Sridhar Subramonyan has assisted several international companies to establish their businesses successfully in India. He leads a well-qualified and motivated team in business development and market research. Sridhar strongly believes in teamwork and that an organization’s strength is dependent on the investment made in training, motivating and mentoring its key resource – its people. He holds an MBA in Management Information Systems (MIS) from the Maastricht School of Management, the Netherlands.
Sharda Subramaniam is the Dy. Chairperson and the office head of IGEP. She has more than 30 years of experience in international trade and development. After graduating at the Delhi University, she got a master degree (MBA) in International Business. Working with national and international organizations, government authorities and business she achieved a deep knowledge in planning, supervision and implementation of projects. As a founding member, she played a decisive role in building IGEP’s structure and reputation.
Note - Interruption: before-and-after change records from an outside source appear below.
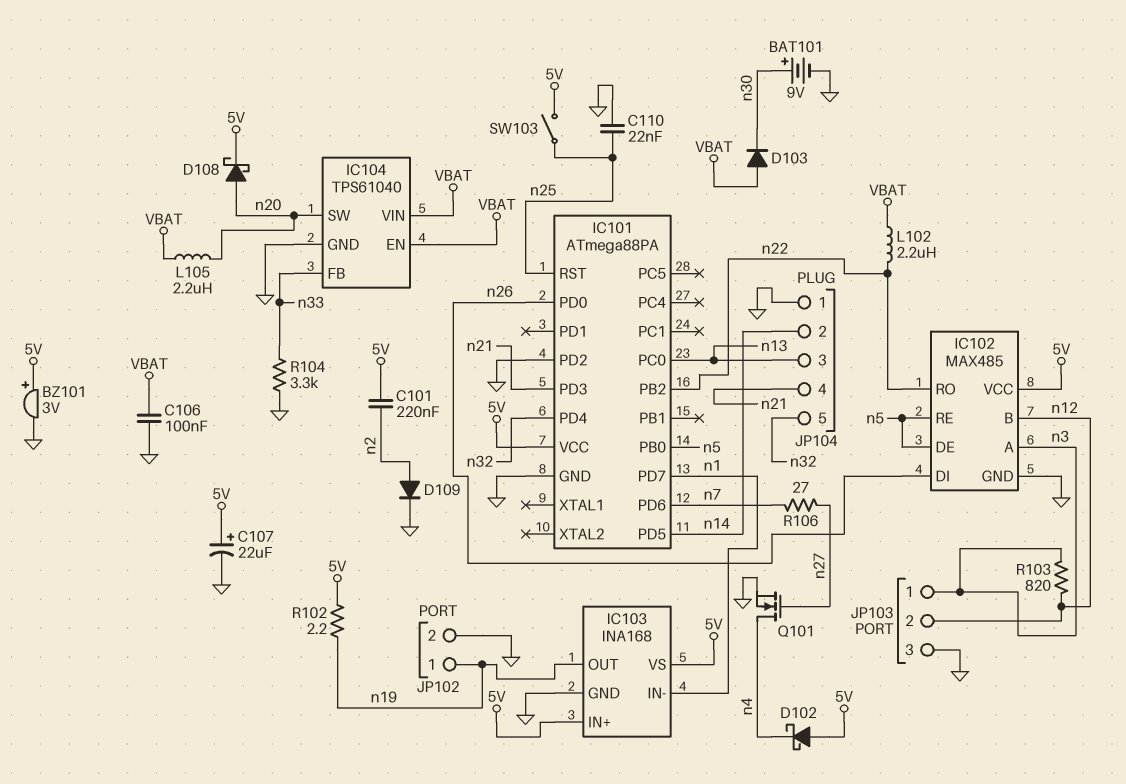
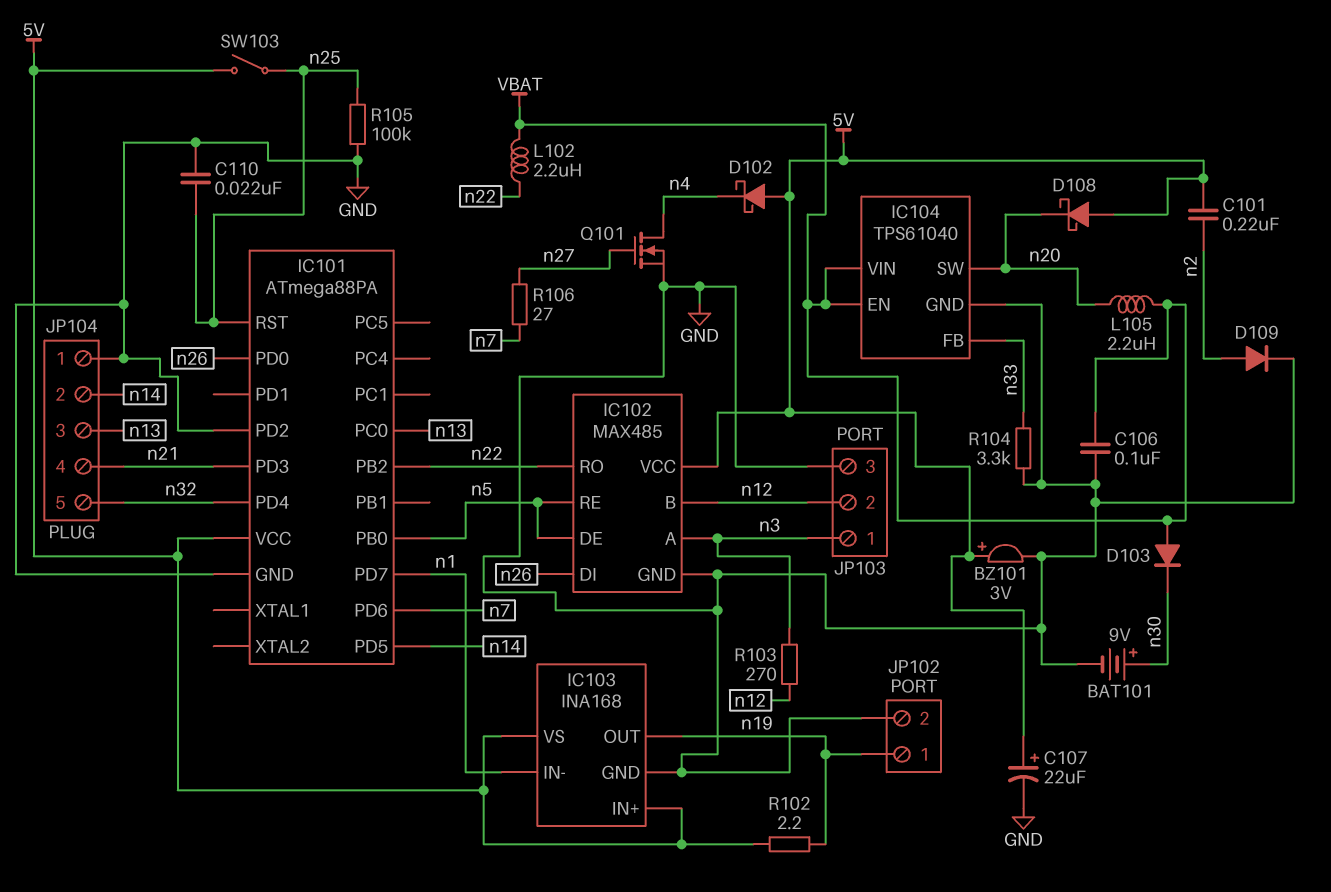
D108: schottky (A n20, K 5V) -> schottky (A 5V, K n20)
R103: 820 (n3, n12) -> 270 (n3, n12)
R105: none -> 100k (GND, n25)

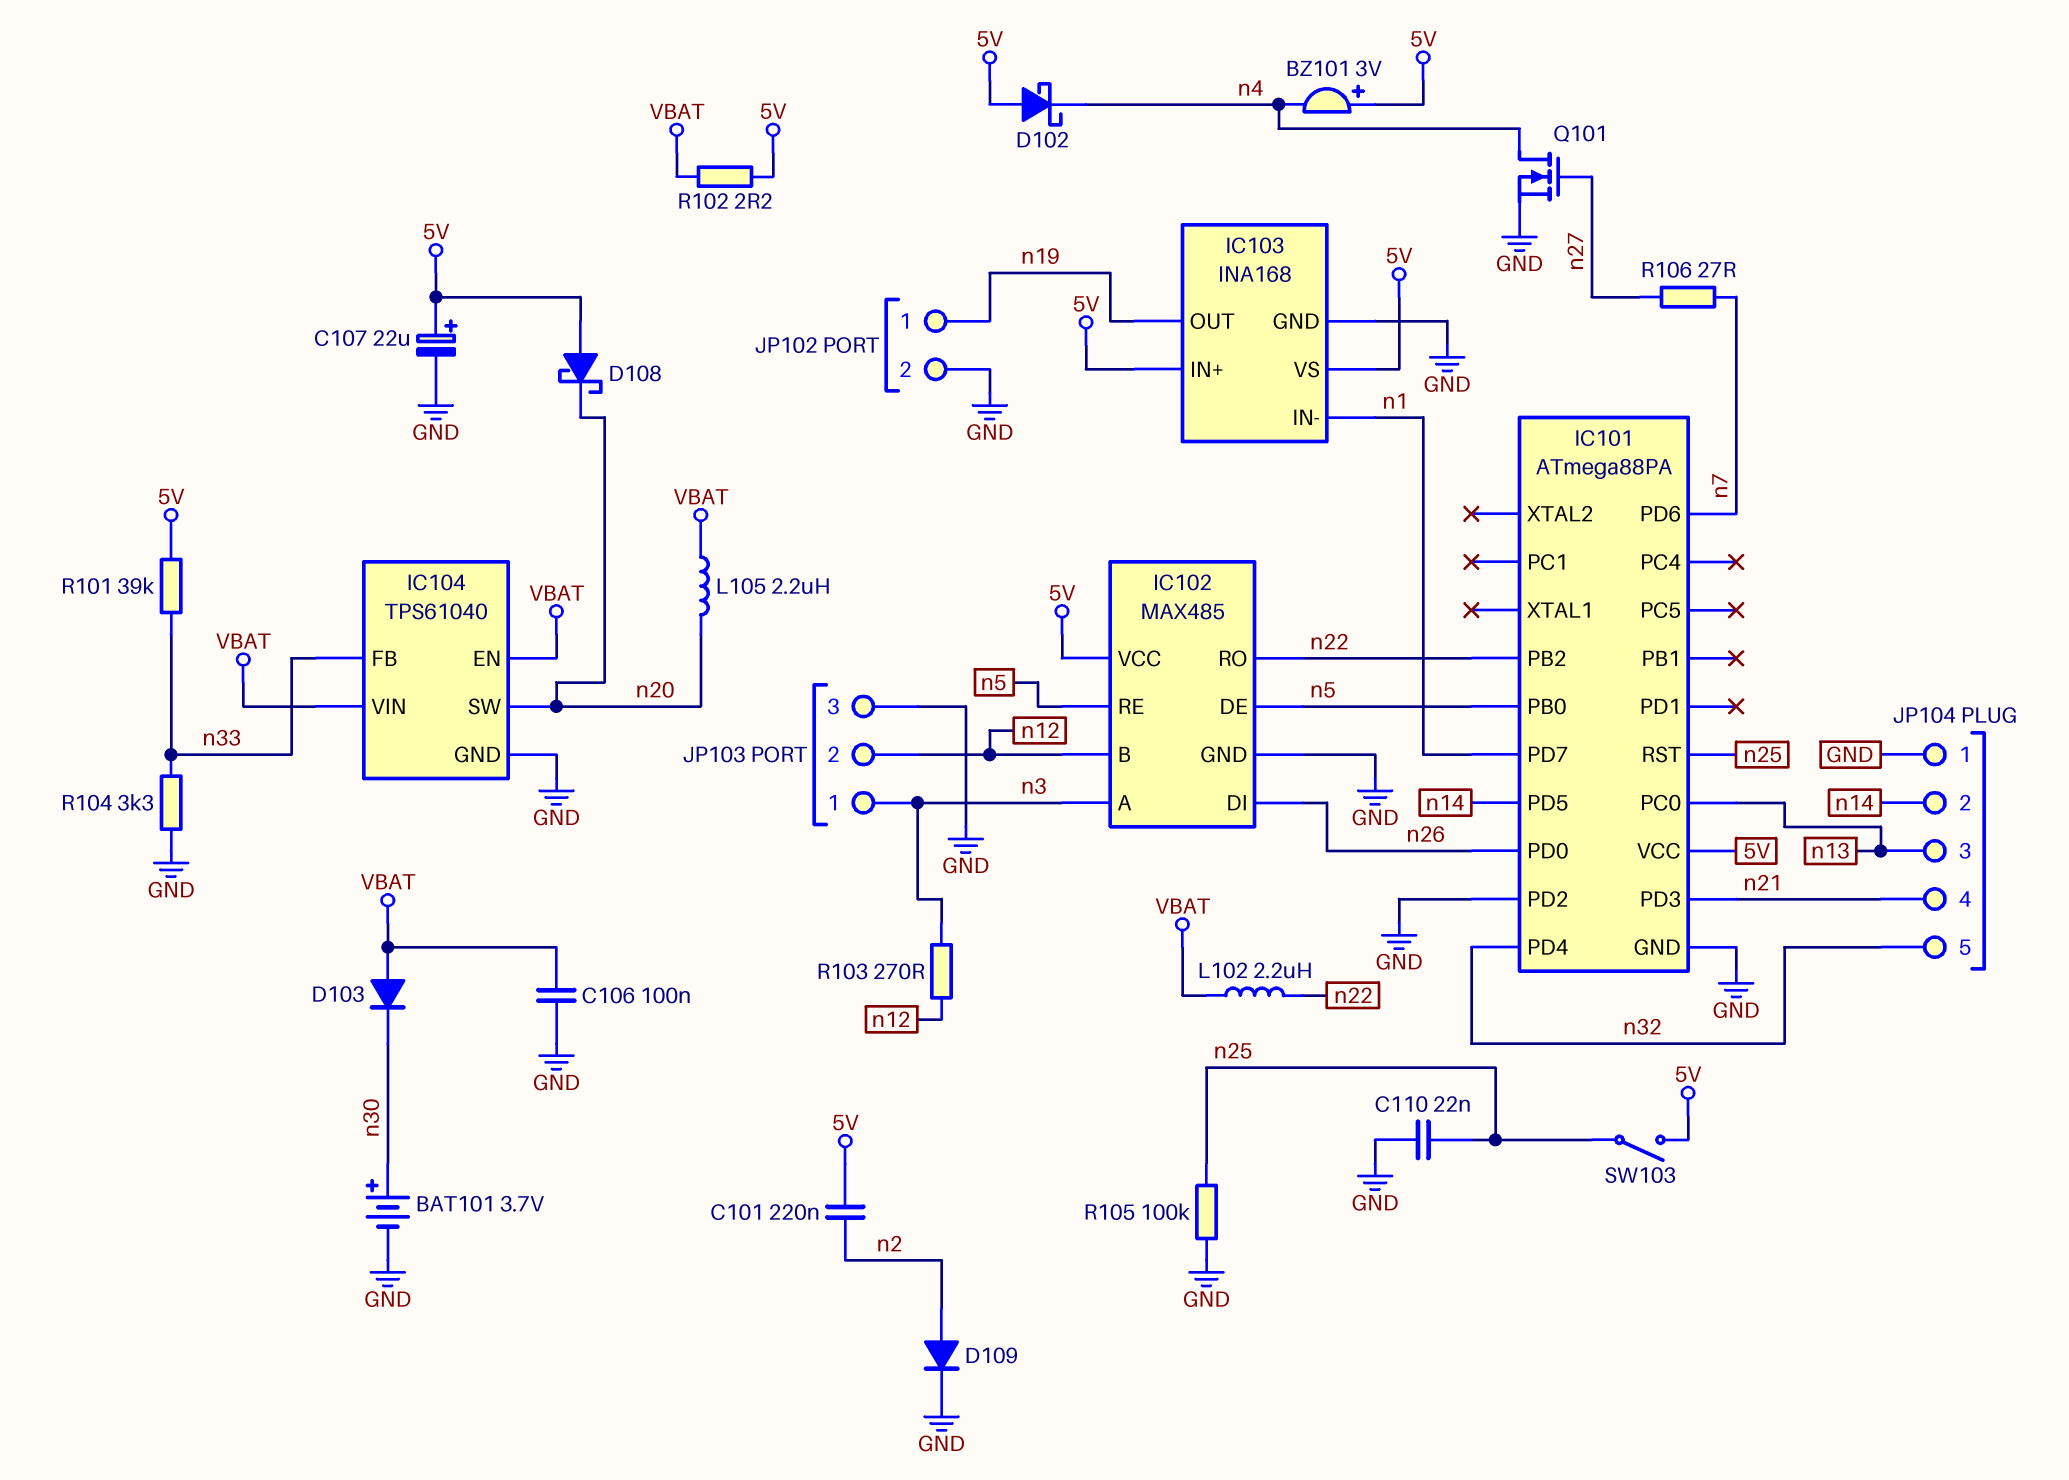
BAT101: 9V (plus n30, minus GND) -> 3.7V (plus n30, minus GND)
BZ101: buzzer 3V (plus 5V, minus GND) -> buzzer 3V (plus 5V, minus n4)
R101: none -> 39k (5V, n33)
R102: 2.2 (5V, n19) -> 2.2 (5V, VBAT)

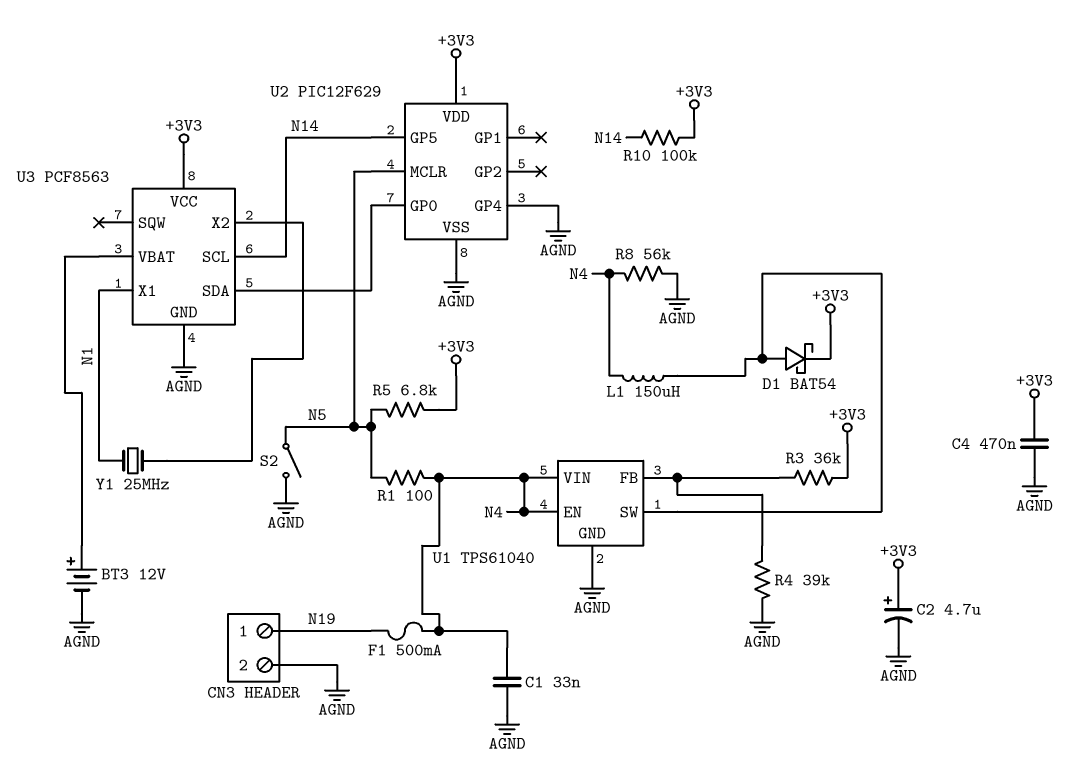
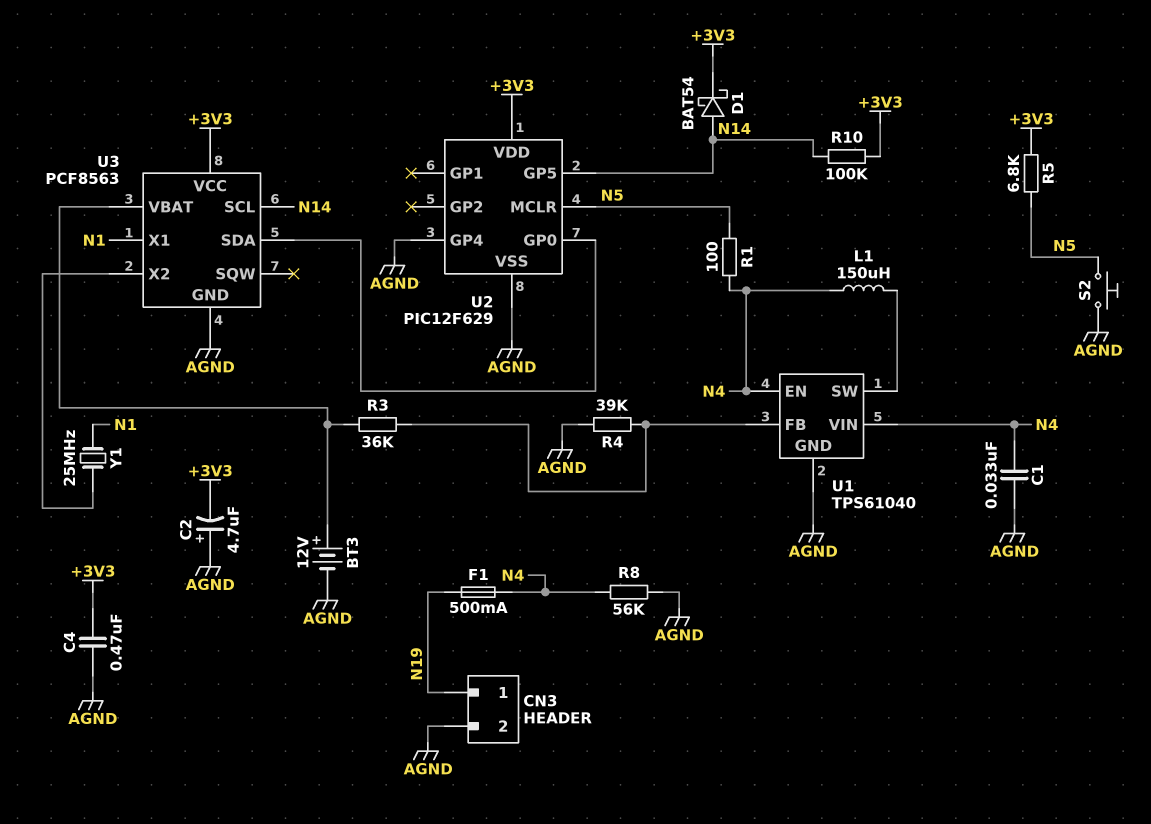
C2: 4.7uF (plus +3V3, minus AGND) -> 4.7uF (plus AGND, minus +3V3)
D1: schottky BAT54 (A U1/SW, K +3V3) -> schottky BAT54 (A N14, K +3V3)
R3: 36k (+3V3, U1/FB) -> 36k (U1/FB, U3/VBAT)
S2: switch (AGND, N5) -> button (AGND, N5)

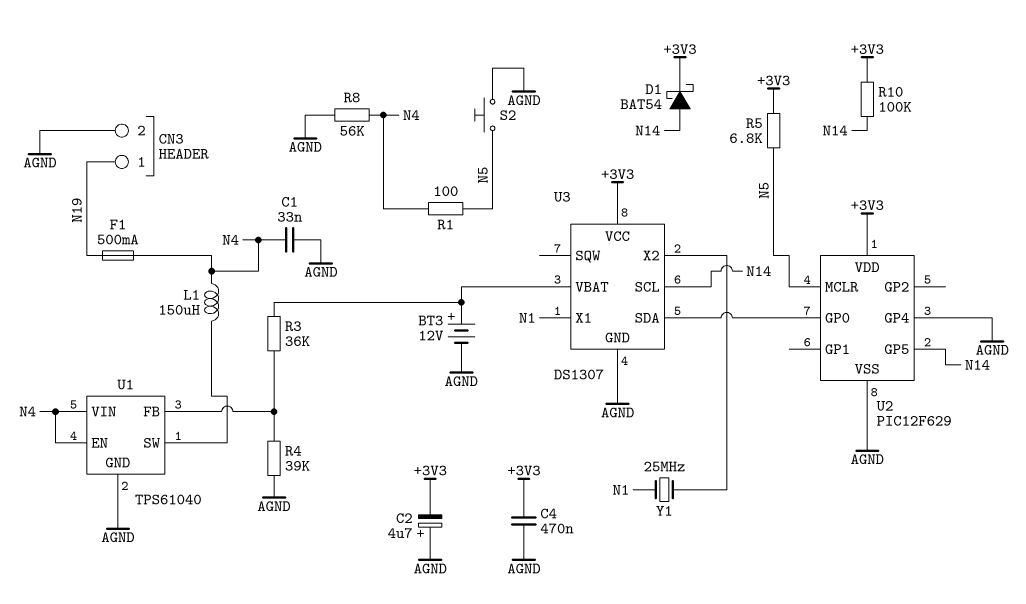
U3: PCF8563 -> DS1307

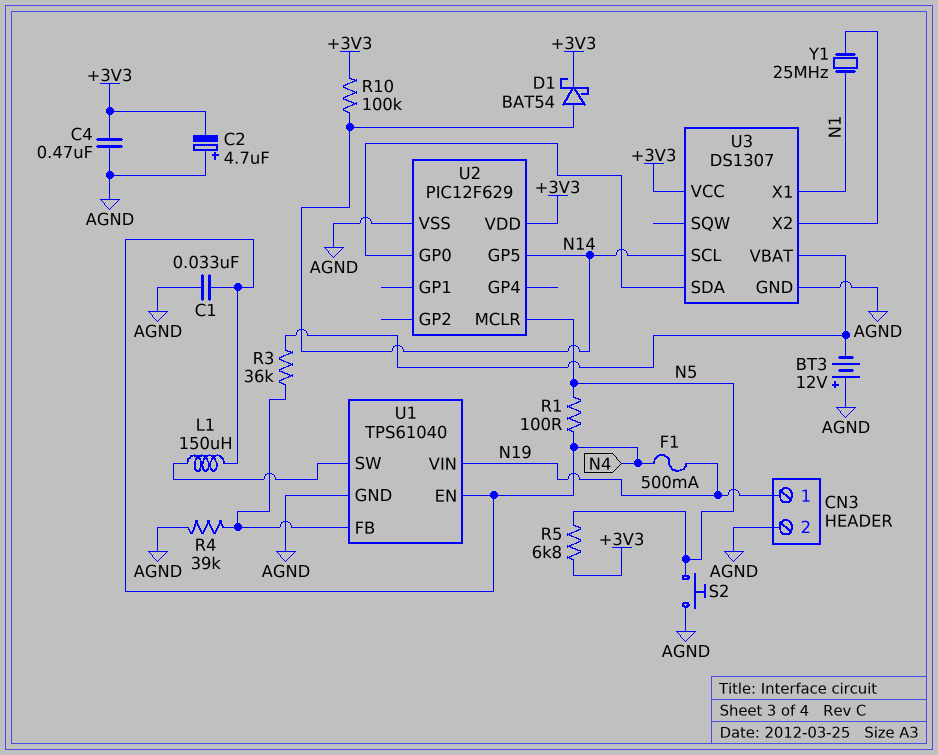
BT3: 12V (plus U3/VBAT, minus AGND) -> 12V (plus AGND, minus U3/VBAT)
R8: 56k (AGND, N4) -> none
U1 pin VIN: N4 -> N19
U2 pin GP4: AGND -> none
She was directly involved in the strengthened the export performance of several key Indian industries such as textiles, carpets, leather, stones, gems & jewellery and automobile components and was part of the leadership teams of some major trade development initiatives such as the EU funded Trade & Investment Development Program (TIDP). As the Managing Director of the Rugmark Foundation, she assisted the Indian carpet industry to successfully deal with various national and international challenges and to remain as one of the major export-oriented sectors in India. She was also giving direction to international companies in sourcing products from India. This directly helped Indian exporters to maintain their image, reputation and reliability in the highly competitive international markets. The same is to be said for her share in developing social and environmental standards.